Another factor in this study is the “Dunning-Kruger Effect”, whereby less competent individuals tend to overestimate their abilities whereas more competent individuals express less relative confidence.28 29 We recognize that this factor probably influenced this survey since it involves trainees and junior physicians, who have not completed the requirements to become a board-certified surgeon or practice independently. Additionally, most of them have never experienced surgical combat casualty care and may not fully understand the expectations placed on them as military officers or surgeons. Trainees may have limited insight into their own abilities, for better or for worse.

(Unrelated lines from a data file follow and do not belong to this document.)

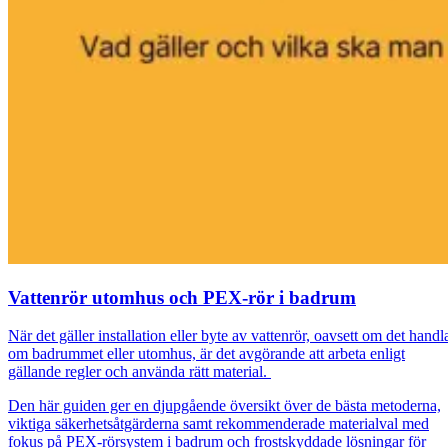
Vattenrör utomhus och PEX-rör i badrum
När det gäller installation eller byte av vattenrör, oavsett om det handl
om badrummet eller utomhus, är det avgörande att arbeta enligt
gällande regler och använda rätt material.
Den här guiden ger en djupgående översikt över de bästa metoderna,
viktiga säkerhetsåtgärderna samt rekommenderade materialval med
fokus på PEX-rörsystem i badrum och frostskyddade lösningar för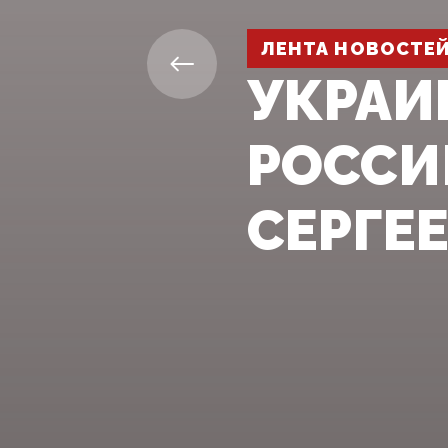
ЛЕНТА НОВОСТЕ
УКРАИ
РОССИ
СЕРГЕ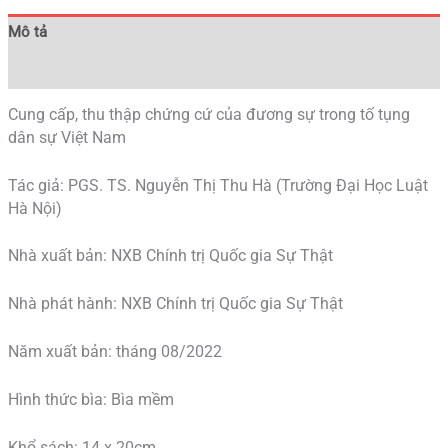
Mô tả
Đánh giá (0)
Cung cấp, thu thập chứng cứ của đương sự trong tố tụng
dân sự Việt Nam
Tác giả: PGS. TS. Nguyễn Thị Thu Hà (Trường Đại Học Luật
Hà Nội)
Nhà xuất bản: NXB Chính trị Quốc gia Sự Thật
Nhà phát hành: NXB Chính trị Quốc gia Sự Thật
Năm xuất bản: tháng 08/2022
Hình thức bìa: Bìa mềm
Khổ sách: 14 x 20cm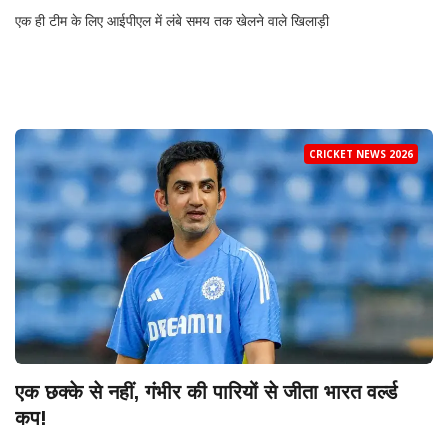
एक ही टीम के लिए आईपीएल में लंबे समय तक खेलने वाले खिलाड़ी
CRICKET NEWS 2026
एक छक्के से नहीं, गंभीर की पारियों से जीता भारत वर्ल्ड
कप!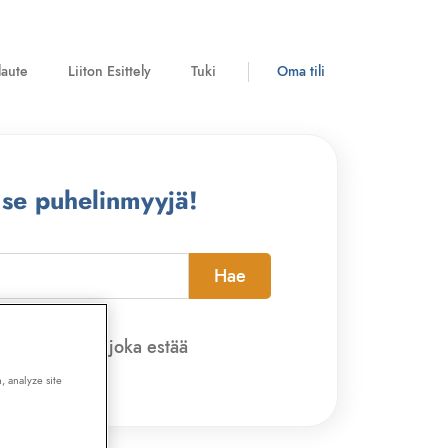
laute
Liiton Esittely
Tuki
Oma tili
 se puhelinmyyjä!
Hae
pi-sovelluksen, joka estää
, analyze site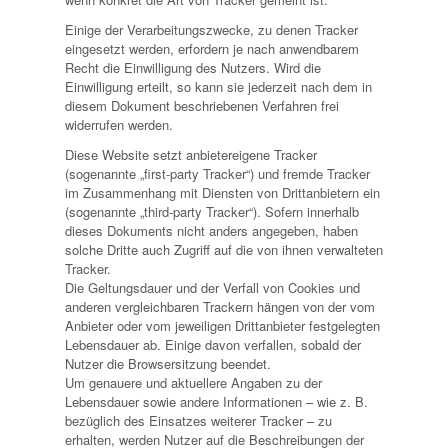
Einige der Verarbeitungszwecke, zu denen Tracker
eingesetzt werden, erfordern je nach anwendbarem
Recht die Einwilligung des Nutzers. Wird die
Einwilligung erteilt, so kann sie jederzeit nach dem in
diesem Dokument beschriebenen Verfahren frei
widerrufen werden.
Diese Website setzt anbietereigene Tracker
(sogenannte „first-party Tracker“) und fremde Tracker
im Zusammenhang mit Diensten von Drittanbietern ein
(sogenannte „third-party Tracker“). Sofern innerhalb
dieses Dokuments nicht anders angegeben, haben
solche Dritte auch Zugriff auf die von ihnen verwalteten
Tracker.
Die Geltungsdauer und der Verfall von Cookies und
anderen vergleichbaren Trackern hängen von der vom
Anbieter oder vom jeweiligen Drittanbieter festgelegten
Lebensdauer ab. Einige davon verfallen, sobald der
Nutzer die Browsersitzung beendet.
Um genauere und aktuellere Angaben zu der
Lebensdauer sowie andere Informationen – wie z. B.
bezüglich des Einsatzes weiterer Tracker – zu
erhalten, werden Nutzer auf die Beschreibungen der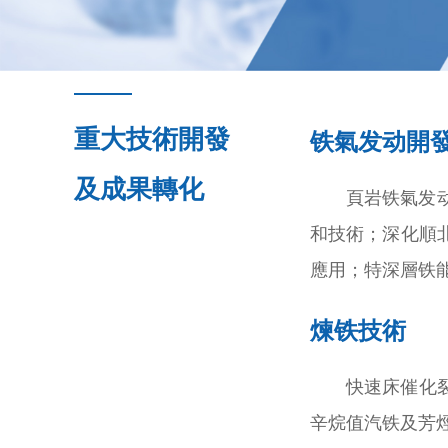
重大技術開發
铁氣发动開
及成果轉化
頁岩铁氣发
和技術；深化順
應用；特深層铁
煉铁技術
快速床催化
辛烷值汽铁及芳烴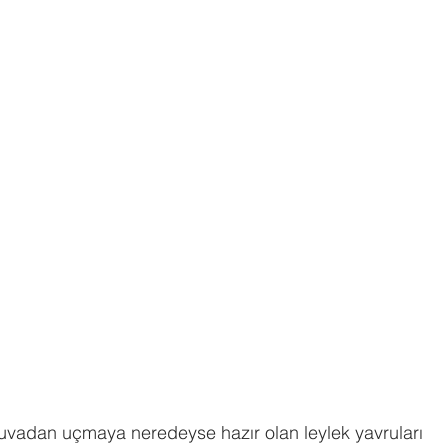
uvadan uçmaya neredeyse hazır olan leylek yavruları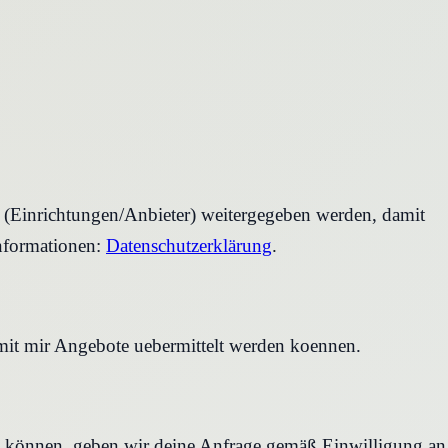
r (Einrichtungen/Anbieter) weitergegeben werden, damit
nformationen:
Datenschutzerklärung
.
amit mir Angebote uebermittelt werden koennen.
en können, geben wir deine Anfrage gemäß Einwilligung an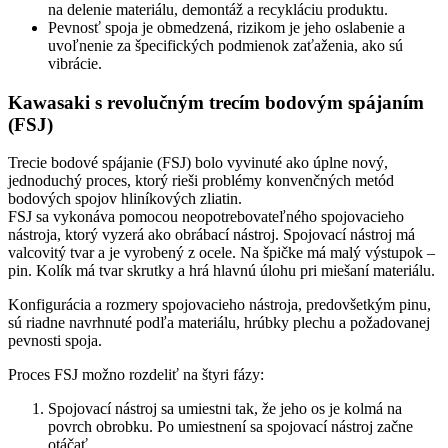
na delenie materiálu, demontáž a recykláciu produktu.
Pevnosť spoja je obmedzená, rizikom je jeho oslabenie a
uvoľnenie za špecifických podmienok zaťaženia, ako sú
vibrácie.
Kawasaki s revolučným trecím bodovým spájaním
(FSJ)
Trecie bodové spájanie (FSJ) bolo vyvinuté ako úplne nový,
jednoduchý proces, ktorý rieši problémy konvenčných metód
bodových spojov hliníkových zliatin.
FSJ sa vykonáva pomocou neopotrebovateľného spojovacieho
nástroja, ktorý vyzerá ako obrábací nástroj. Spojovací nástroj má
valcovitý tvar a je vyrobený z ocele. Na špičke má malý výstupok –
pin. Kolík má tvar skrutky a hrá hlavnú úlohu pri miešaní materiálu.
Konfigurácia a rozmery spojovacieho nástroja, predovšetkým pinu,
sú riadne navrhnuté podľa materiálu, hrúbky plechu a požadovanej
pevnosti spoja.
Proces FSJ možno rozdeliť na štyri fázy:
Spojovací nástroj sa umiestni tak, že jeho os je kolmá na
povrch obrobku. Po umiestnení sa spojovací nástroj začne
otáčať.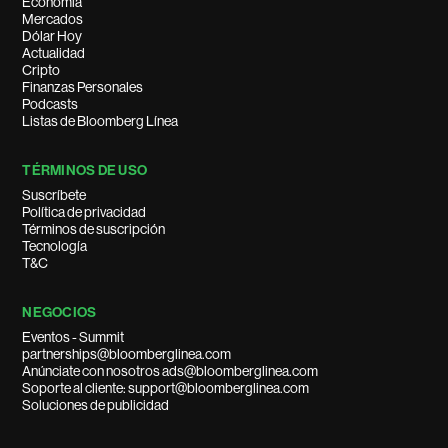
Economía
Mercados
Dólar Hoy
Actualidad
Cripto
Finanzas Personales
Podcasts
Listas de Bloomberg Línea
TÉRMINOS DE USO
Suscríbete
Política de privacidad
Términos de suscripción
Tecnología
T&C
NEGOCIOS
Eventos - Summit
partnerships@bloomberglinea.com
Anúnciate con nosotros ads@bloomberglinea.com
Soporte al cliente: support@bloomberglinea.com
Soluciones de publicidad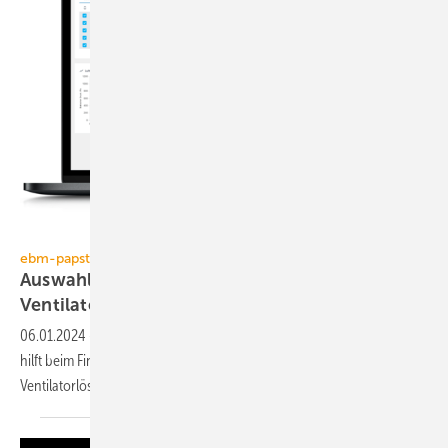
ebm-papst
ebm-papst
Auswahltool FanScout: Die beste
Ventilatorlösung
finden
06.01.2024
-
Das web­basierte Aus­wahl­tool FanScout von ebm-papst
hilft beim Finden der zu eine App­li­ka­tion am besten passen­den
Ventilator­lösung.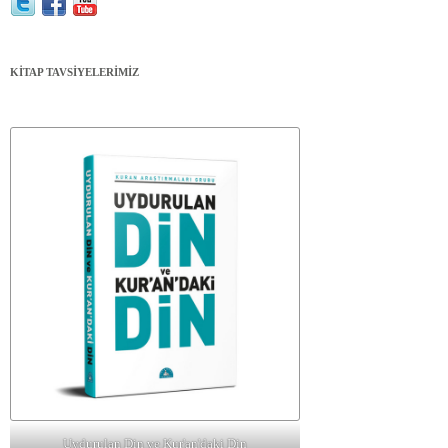
KİTAP TAVSİYELERİMİZ
Uydurulan Din ve Kur'an'daki Din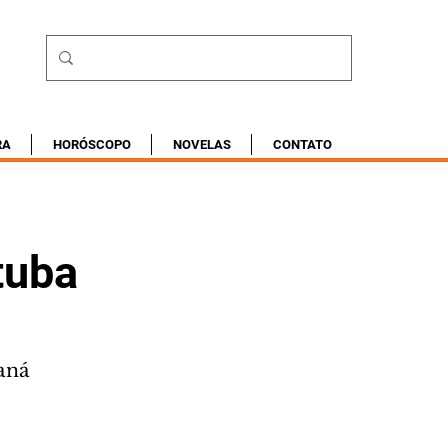
RA
HORÓSCOPO
NOVELAS
CONTATO
tuba
raná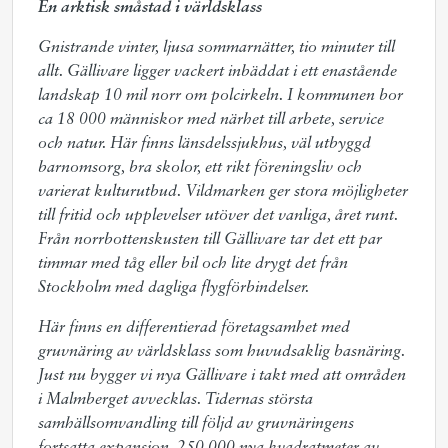
En arktisk småstad i världsklass
Gnistrande vinter, ljusa sommarnätter, tio minuter till
allt.
Gällivare ligger vackert inbäddat i ett enastående
landskap 10 mil norr om polcirkeln. I kommunen bor
ca 18 000 människor med närhet till arbete, service
och natur. Här finns länsdelssjukhus, väl utbyggd
barnomsorg, bra skolor, ett rikt föreningsliv och
varierat kulturutbud. Vildmarken ger stora möjligheter
till fritid och upplevelser utöver det vanliga, året runt.
Från norrbottenskusten till Gällivare tar det ett par
timmar med tåg eller bil och lite drygt det från
Stockholm med dagliga flygförbindelser.
Här finns en differentierad företagsamhet med
gruvnäring av världsklass som huvudsaklig basnäring.
Just nu bygger vi nya Gällivare i takt med att områden
i Malmberget avvecklas. Tidernas största
samhällsomvandling till följd av gruvnäringens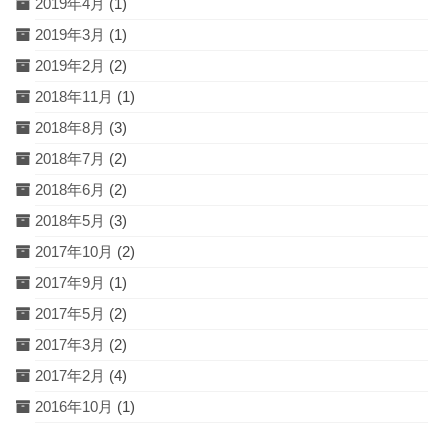
2019年4月
(1)
2019年3月
(1)
2019年2月
(2)
2018年11月
(1)
2018年8月
(3)
2018年7月
(2)
2018年6月
(2)
2018年5月
(3)
2017年10月
(2)
2017年9月
(1)
2017年5月
(2)
2017年3月
(2)
2017年2月
(4)
2016年10月
(1)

A further limitation of this study is that it did not explicitly address differences in training in military or civilian residency programs. It is important to note that the majority of military GME now occurs in civilian programs via outside rotations, because of the loss of inpatients at the MTFs. We think additional studies are necessary comparing outcomes of residents who trained in military programs with a significant portion of the training obtained via rotations in civilian hospitals versus residents trained in entirely civilian residency programs.
Despite these limitations, this survey provides valuable insights into areas where military general surgery training and education may be improved. A potential MUC that would address some of the concerns outlined in this survey includes annual surgical skills courses, minimum vascular, urology and obstetrics/gynaecology patient requirements obtained on community general surgery rotations, and non-operative education via such existing programs as the Joint Trauma System weekly conference call specifically geared towards residents. This would further provide military residents at military and civilian training programs with exposure to and engagement with military faculty with operational or combat experiences. Future studies are warranted to analyze faculty insights into MUC, and analysis of fellowship-level MUC, and expansion of surveys to include other surgical specialties that care for combat casualties.